▸ Задание 1: Перепишите слово в слово все записи о живых организмах, от царства до обычного названия. Картинки в ответ не включайте.

▸ Отрывок из источника:
▶

Как может зародиться демократия в России? Я видел разные варианты ответа на этот вопрос. Кто-то считал, что нужно позвать правильного демократического царя и он введет демократию своими указами. Кто-то — что надо пройтись с кричалками и махалками по столичным бульварам. Ну, а кто-то, разочаровавшись в первых двух способах, решил, что место тут северное, ни ананасы, ни демократия не растут, крепостное право в генах и никогда ничего хорошего.
Все это, разумеется, чушь. Демократия как принцип организации государства возникает не сразу, и путь ее во всех ныне демократических странах был очень непростым. В нынешних образцово-демократических странах в свое время и рабами торговали, и ведьм сжигали: в Швейцарии последнюю казнили в 1782 г., а избирательные права женщинам в этой же стране дали в разных кантонах лишь в 1971-91 гг. И все эти перемены происходили не сами по себе, а по мере изменения настроений в обществе.
Но что такое общество, как структурируется его мнение, почему оно меняется? Соцопросы, как мы не раз убеждались, слишком зависят от формулировок вопроса и интерпретации результата. И вообще, это «средняя температура по больнице», в реальной истории все решает не большинство, а активное меньшинство, способное увлечь за собой одних и объяснить другим, что перемены не несут ничего страшного.
И как же в «старых демократиях» формировалось это меньшинство? Полагаю, что прежде всего в городских общинах позднего Средневековья. Город — это сложноорганизованное единство, где присутствует множество различных и часто противоречивых интересов, надо как-то договариваться и периодически пересматривать договоренности, потому что меняется мир и прежние перестают работать.
Собственно, демократию можно описать как инструмент для настройки общественных компромиссов.
Ключевую роль в этом процессе играли цеха мастеровых — профессиональные сообщества, которые четко осознавали собственные интересы, а с некоторого времени стали понимать, что для отстаивания этих интересов им нужно и политическое представительство, и внятные правила игры, и многое иное, что сегодня составляет инструментарий демократии.
В России за последние тридцать лет изменилось невероятно много всего. Но вот такая цеховая солидарность практически нигде не возникла.

◀

Сохранённые записи
▶

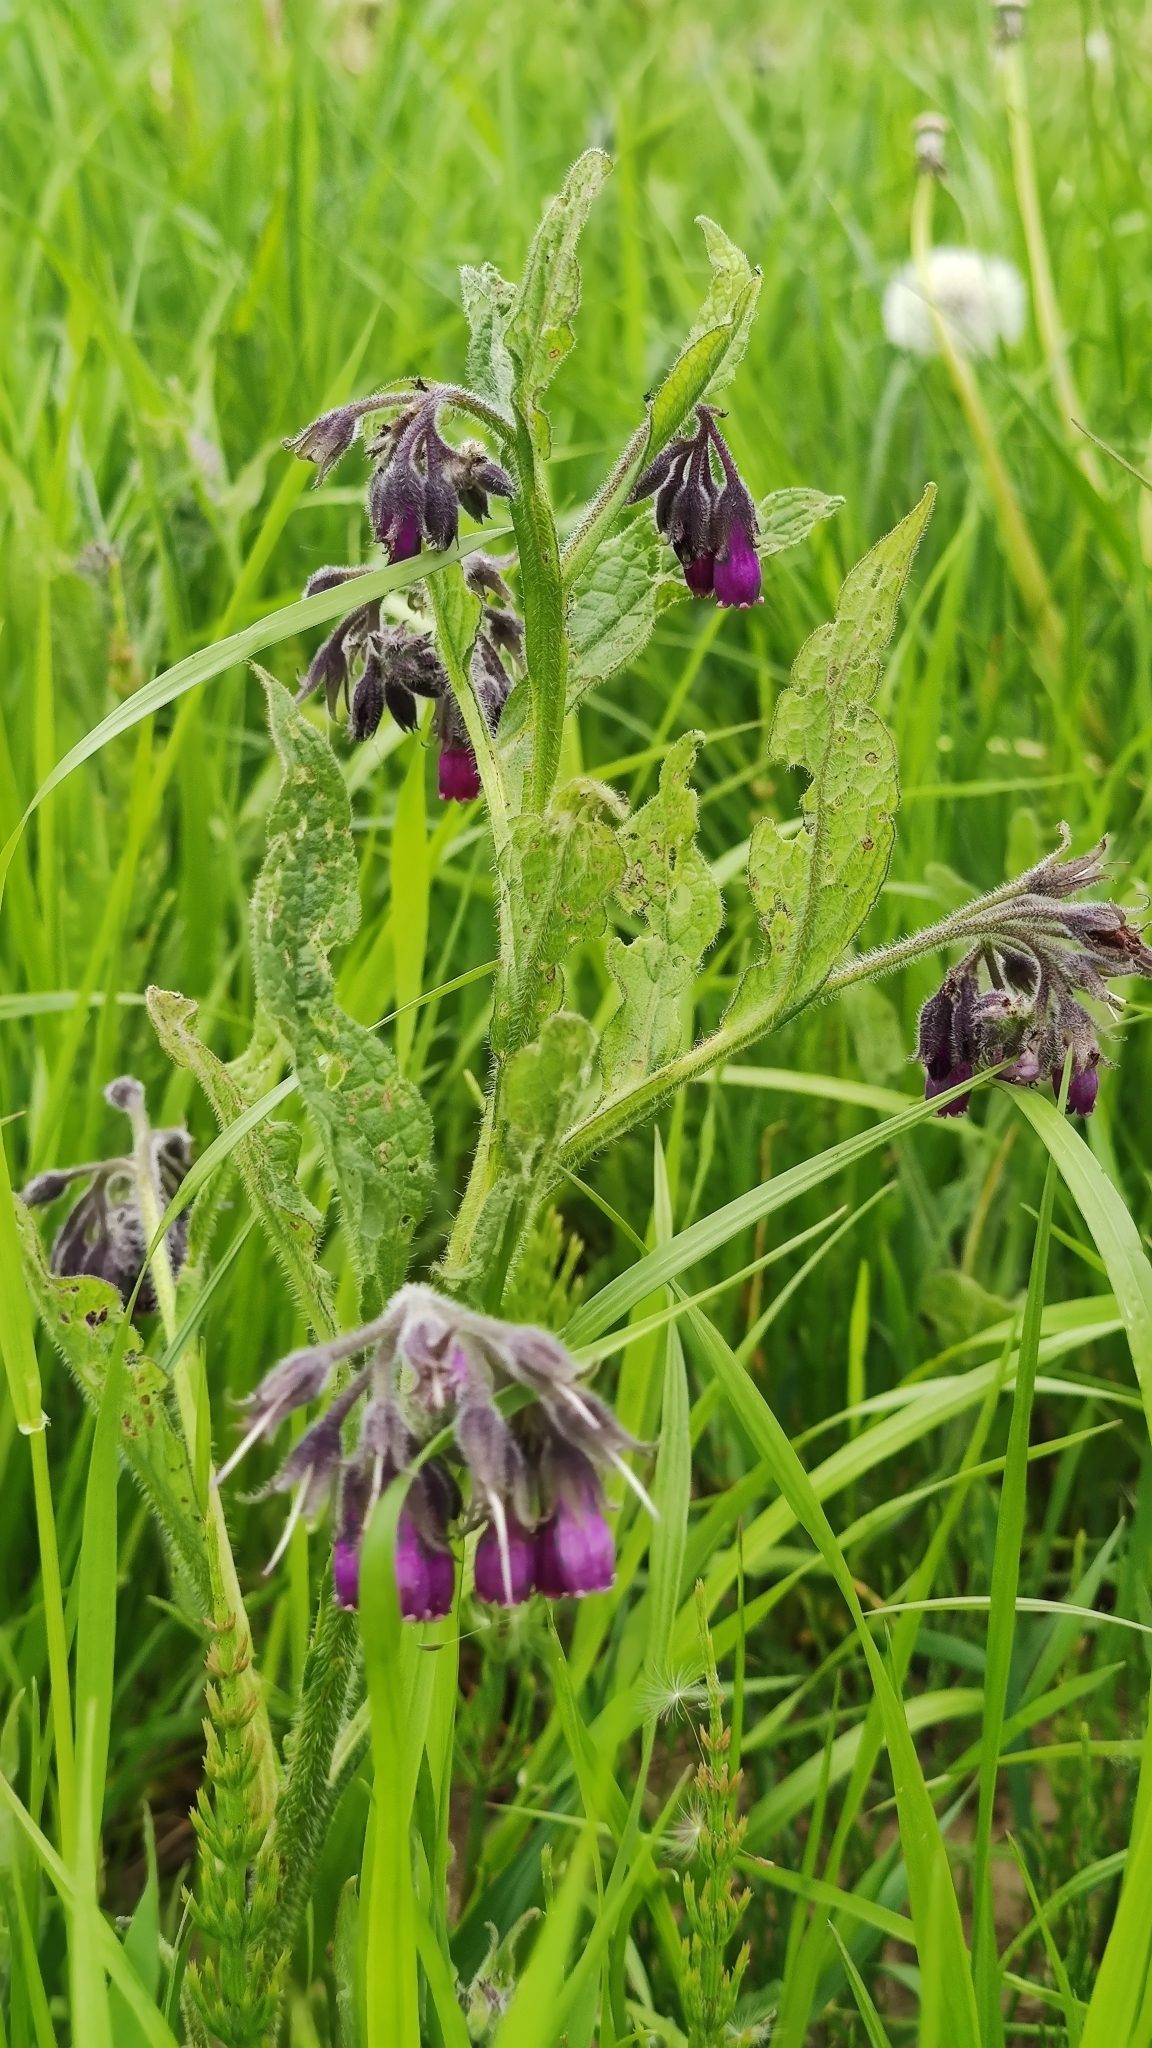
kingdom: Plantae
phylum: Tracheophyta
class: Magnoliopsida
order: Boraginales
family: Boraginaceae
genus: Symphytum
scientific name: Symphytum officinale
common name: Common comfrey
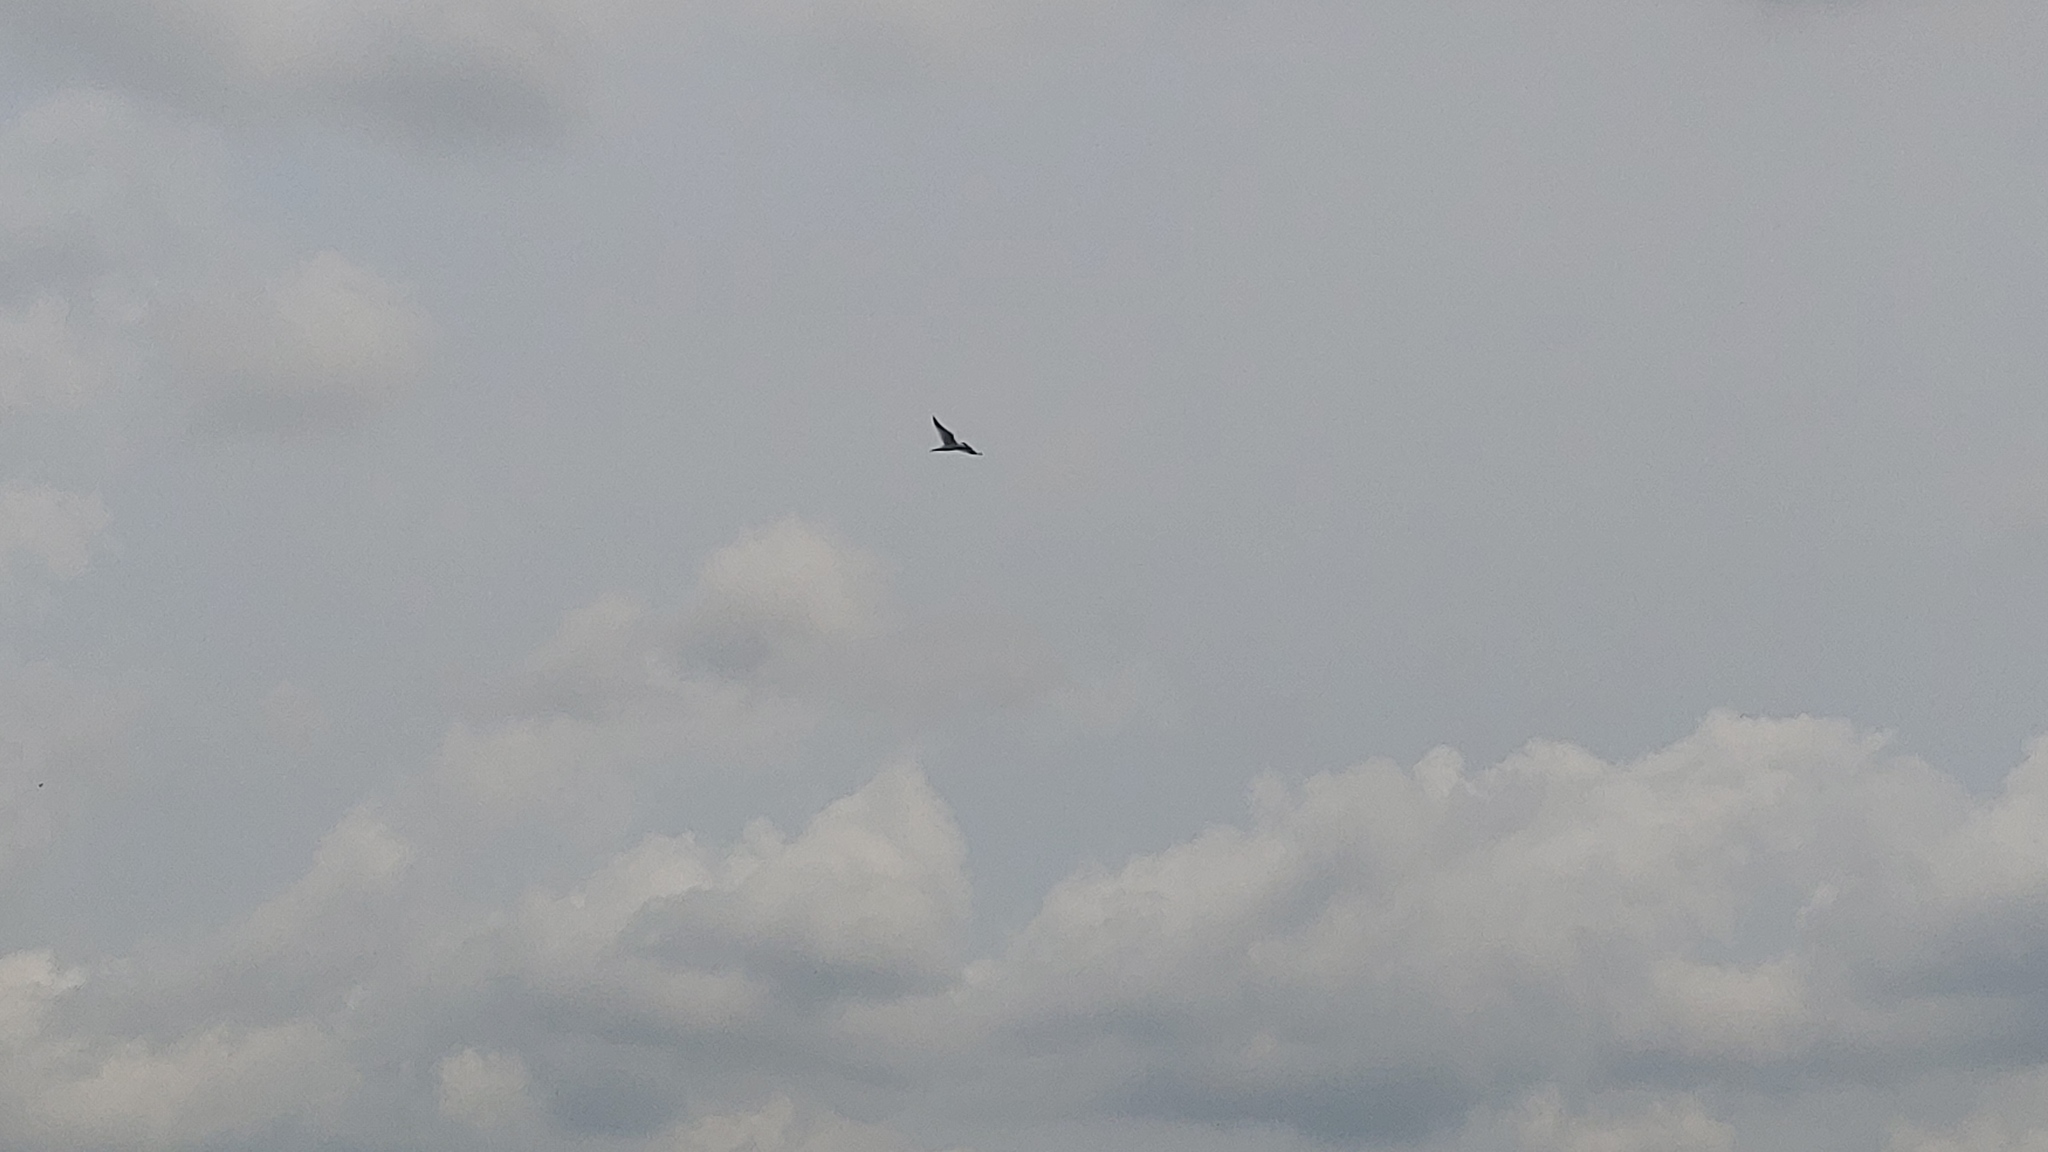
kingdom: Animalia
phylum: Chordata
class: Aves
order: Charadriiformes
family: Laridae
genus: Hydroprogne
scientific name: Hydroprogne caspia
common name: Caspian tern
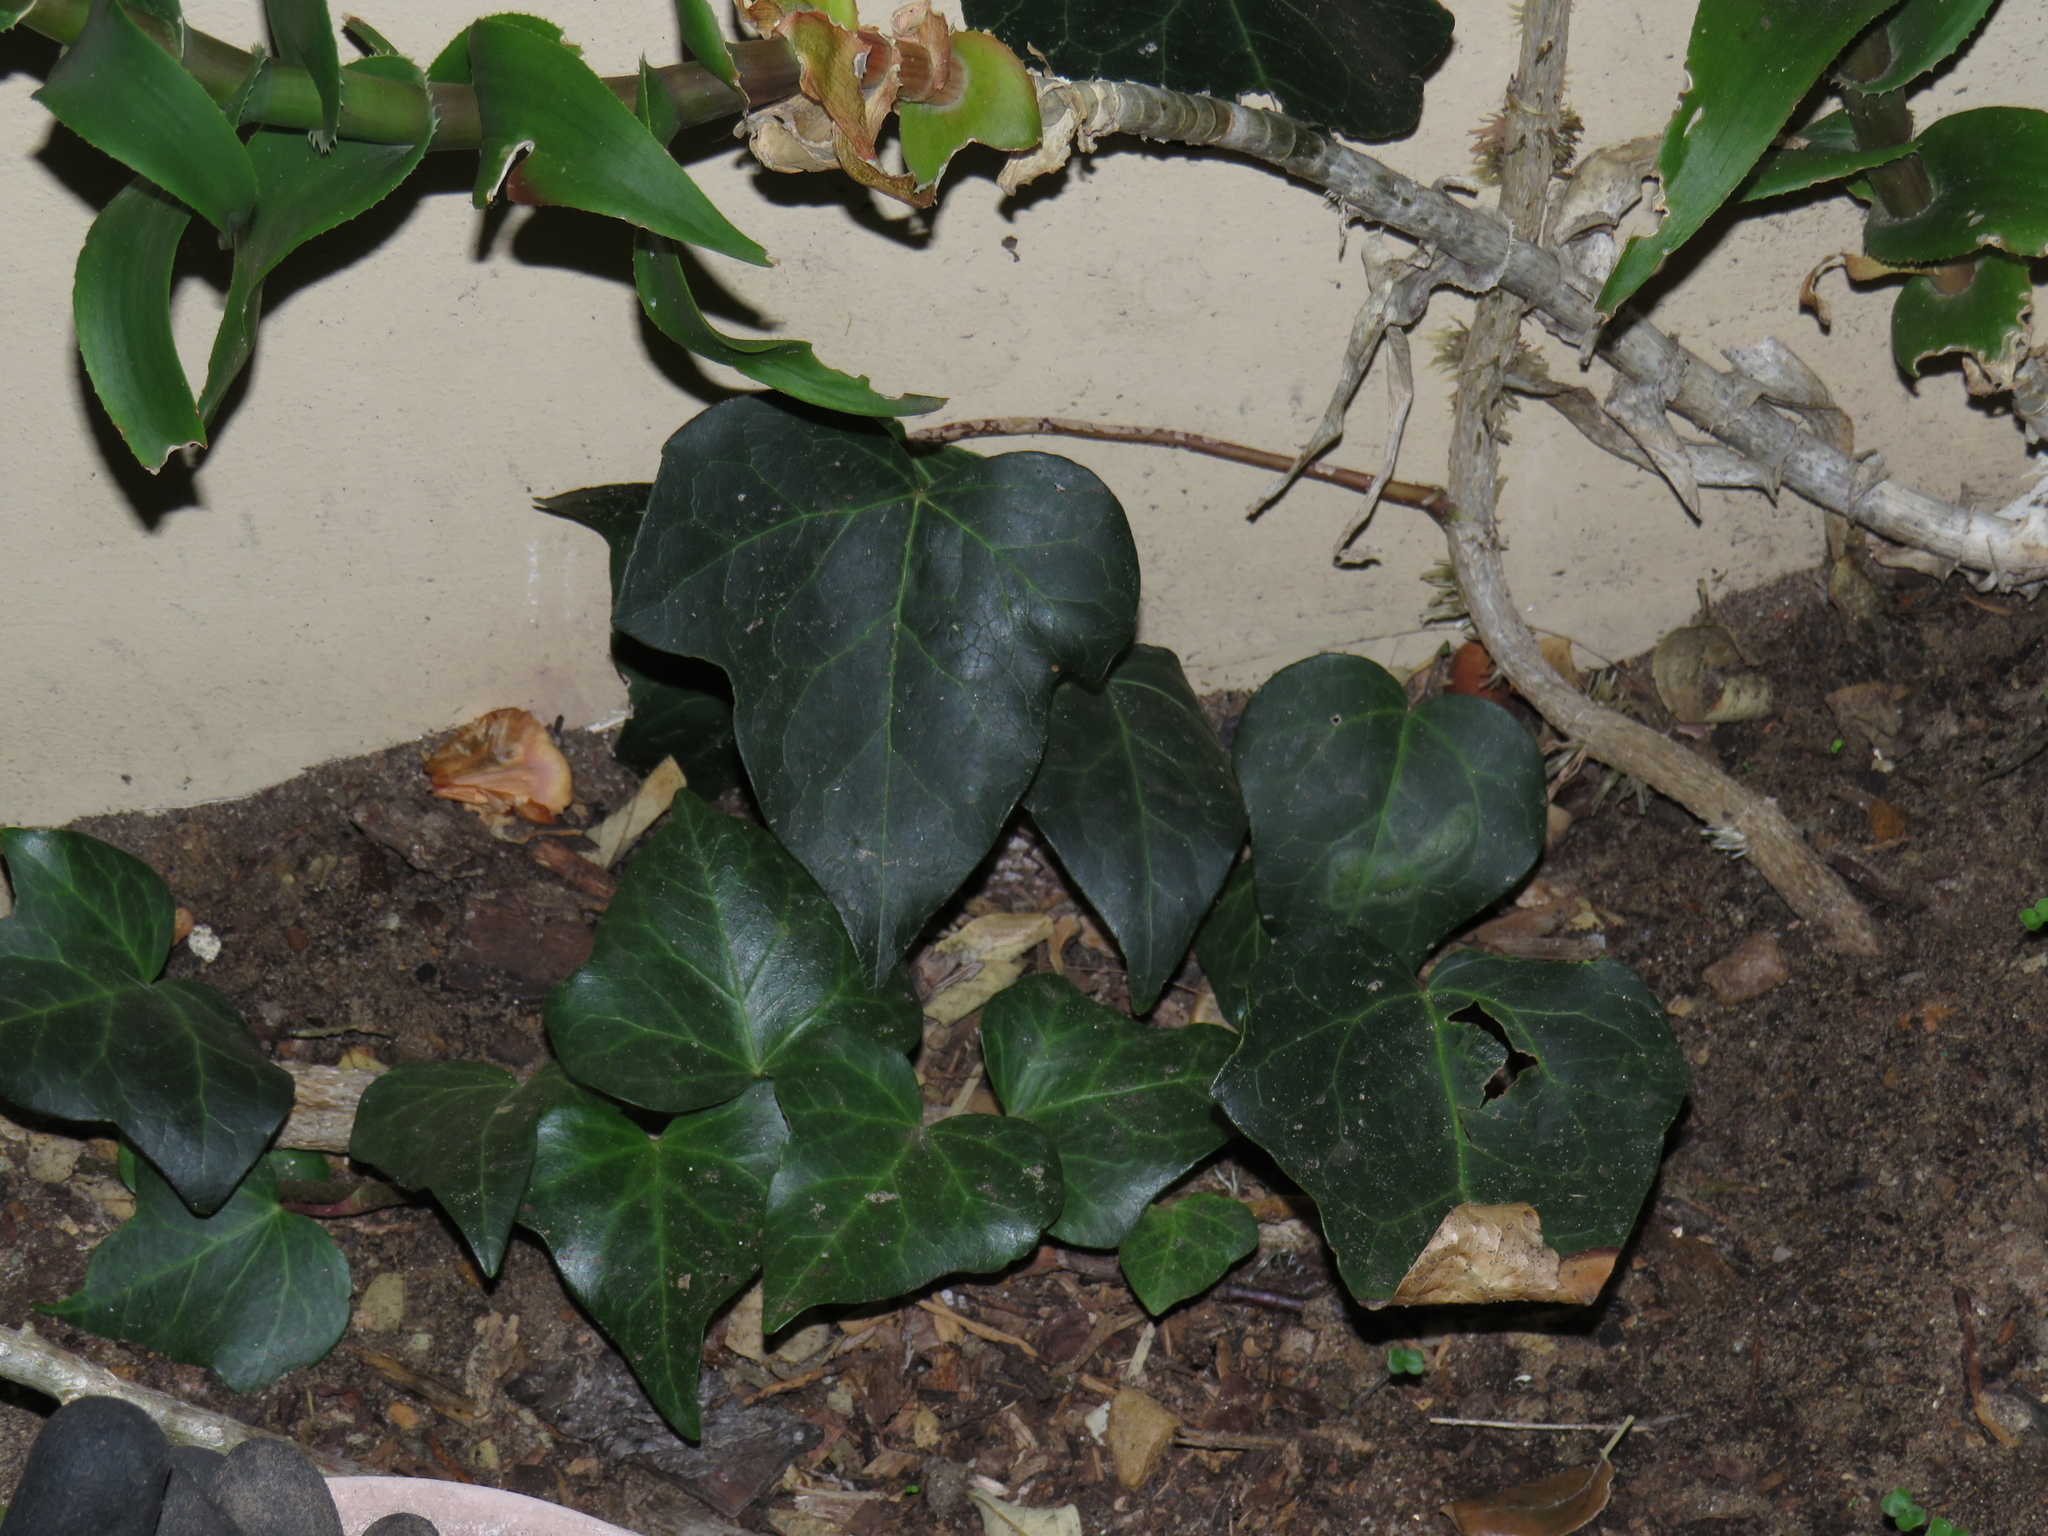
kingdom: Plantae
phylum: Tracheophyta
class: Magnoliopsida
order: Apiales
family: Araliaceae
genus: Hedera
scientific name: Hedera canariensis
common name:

◀

▸ Задание 2:
Ответьте коротко по тексту о демократии:
(a) В каком году в Швейцарии казнили последнюю ведьму?
(b) Кто, согласно тексту, в реальной истории всё решает?
(c) Какая солидарность в России за последние тридцать лет практически нигде не возникла?

▸ Полный ответ 1:
kingdom: Plantae
phylum: Tracheophyta
class: Magnoliopsida
order: Boraginales
family: Boraginaceae
genus: Symphytum
scientific name: Symphytum officinale
common name: Common comfrey
kingdom: Animalia
phylum: Chordata
class: Aves
order: Charadriiformes
family: Laridae
genus: Hydroprogne
scientific name: Hydroprogne caspia
common name: Caspian tern
kingdom: Plantae
phylum: Tracheophyta
class: Magnoliopsida
order: Apiales
family: Araliaceae
genus: Hedera
scientific name: Hedera canariensis
common name:

▸ Полный ответ 2:
(a) В 1782 году.
(b) Активное меньшинство.
(c) Цеховая солидарность.